GitHub allows you to attach images, links, lists, and tables. Navigate to the branch that you want to create a pull request for and click ‘New pull request’.
This should bring you to a new page where you can add more details about your code, attach files, mention users, etc. Simply click ‘create pull request’ to open your branch up to feedback.
4. Merge Pull Requests
Assuming you’ve received feedback on your code and successfully acted upon it, it is time to merge your pull request, which merges your branch with the default branch and carries out any changes you’ve made. Depending on how the repository is set up, you may need action from a specific reviewer before being able to proceed.
As you can see below, GitHub will automatically check if you have any conflicts with the base branch. If everything is good to go, you can go ahead and click ‘Merge Pull Request’ and confirm the merge.
5. Delete Branch
Now that your branch has been merged with the default branch, all that’s left is to delete your branch. This cleans up your repository and prevents you or others from mistakenly using an old branch in the future.
GitHub gives you the option to delete your branch right after merging the pull request, so there’s no confusion.
Git Flow vs GitHub Flow
GitHub Flow arose as a more efficient way to work with your team as a successor to Git Flow. The Git Flow process is based on a release schedule, where your team releases many different features simultaneously.
In Git Flow, you have a main branch, a release branch, a develop branch, and a feature branch. The main branch is the master code; it’s already released and should not be worked on or edited. The develop branch is directly related to the main branch and is what your team will work on. Feature branches are where coders work individually.
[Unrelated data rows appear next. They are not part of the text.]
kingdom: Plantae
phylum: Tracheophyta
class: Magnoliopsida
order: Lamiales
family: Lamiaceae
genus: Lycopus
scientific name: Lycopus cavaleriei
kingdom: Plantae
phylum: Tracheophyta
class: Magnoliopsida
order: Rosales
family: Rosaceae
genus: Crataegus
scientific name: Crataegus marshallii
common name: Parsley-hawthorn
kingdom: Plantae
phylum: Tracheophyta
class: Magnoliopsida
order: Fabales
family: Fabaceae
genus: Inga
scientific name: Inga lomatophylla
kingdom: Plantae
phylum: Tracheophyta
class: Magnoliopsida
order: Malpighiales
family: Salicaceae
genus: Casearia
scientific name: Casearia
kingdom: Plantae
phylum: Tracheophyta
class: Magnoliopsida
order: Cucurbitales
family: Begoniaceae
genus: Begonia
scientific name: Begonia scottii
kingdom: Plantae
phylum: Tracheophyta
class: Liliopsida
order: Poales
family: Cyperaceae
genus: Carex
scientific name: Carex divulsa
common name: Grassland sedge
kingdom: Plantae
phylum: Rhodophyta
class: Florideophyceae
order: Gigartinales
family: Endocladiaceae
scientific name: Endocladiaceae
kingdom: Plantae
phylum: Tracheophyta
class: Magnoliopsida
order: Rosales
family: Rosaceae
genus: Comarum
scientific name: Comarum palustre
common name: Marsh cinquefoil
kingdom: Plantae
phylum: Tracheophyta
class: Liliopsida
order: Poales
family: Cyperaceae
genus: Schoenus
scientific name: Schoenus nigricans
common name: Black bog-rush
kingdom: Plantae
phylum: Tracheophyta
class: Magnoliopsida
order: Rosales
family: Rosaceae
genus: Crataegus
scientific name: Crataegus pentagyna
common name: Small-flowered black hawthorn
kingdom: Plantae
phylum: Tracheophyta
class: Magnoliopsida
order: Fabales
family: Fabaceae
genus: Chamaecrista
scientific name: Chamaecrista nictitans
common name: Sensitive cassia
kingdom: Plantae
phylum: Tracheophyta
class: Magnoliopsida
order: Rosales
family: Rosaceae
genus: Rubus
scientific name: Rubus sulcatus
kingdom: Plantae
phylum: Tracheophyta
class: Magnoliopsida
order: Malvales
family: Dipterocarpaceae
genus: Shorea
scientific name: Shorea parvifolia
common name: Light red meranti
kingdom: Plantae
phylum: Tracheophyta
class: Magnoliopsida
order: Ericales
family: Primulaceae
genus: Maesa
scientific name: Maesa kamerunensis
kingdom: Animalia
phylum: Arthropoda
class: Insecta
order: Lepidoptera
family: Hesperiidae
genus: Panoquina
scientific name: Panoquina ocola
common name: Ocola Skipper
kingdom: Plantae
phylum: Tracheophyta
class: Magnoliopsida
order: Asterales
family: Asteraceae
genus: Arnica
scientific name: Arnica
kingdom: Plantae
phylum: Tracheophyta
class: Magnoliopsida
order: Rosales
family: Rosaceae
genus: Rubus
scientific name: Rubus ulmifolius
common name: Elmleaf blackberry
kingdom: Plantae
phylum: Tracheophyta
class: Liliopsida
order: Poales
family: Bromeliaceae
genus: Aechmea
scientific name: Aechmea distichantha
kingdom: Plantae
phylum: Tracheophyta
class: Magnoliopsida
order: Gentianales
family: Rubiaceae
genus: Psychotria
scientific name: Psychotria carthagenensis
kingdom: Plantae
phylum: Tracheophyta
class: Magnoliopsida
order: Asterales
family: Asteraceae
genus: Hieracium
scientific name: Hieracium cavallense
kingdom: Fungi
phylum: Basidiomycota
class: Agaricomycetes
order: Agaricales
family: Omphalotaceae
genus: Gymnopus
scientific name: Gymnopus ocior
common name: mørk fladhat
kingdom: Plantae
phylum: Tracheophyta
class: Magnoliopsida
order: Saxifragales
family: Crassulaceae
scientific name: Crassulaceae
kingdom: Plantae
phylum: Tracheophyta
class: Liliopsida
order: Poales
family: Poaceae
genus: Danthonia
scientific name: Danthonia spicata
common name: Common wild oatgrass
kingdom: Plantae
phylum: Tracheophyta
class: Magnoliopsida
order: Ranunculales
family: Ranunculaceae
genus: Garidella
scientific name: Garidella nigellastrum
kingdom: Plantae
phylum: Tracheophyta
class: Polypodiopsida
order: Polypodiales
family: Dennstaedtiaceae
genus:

Finally, the release branch is when the features of the develop branch are ready to be merged with the main branch. If all that’s confusing to you, don’t worry; here’s a helpful video that goes into more details about the differences between Git Flow and GitHub Flow
Using GitHub Flow as Your Team’s Workflow
Get started with the GitHub Flow process today and increase your team’s efficiency as soon as possible. These five easy steps can help your team improve cross-collaboration and make coding projects more straightforward than ever before.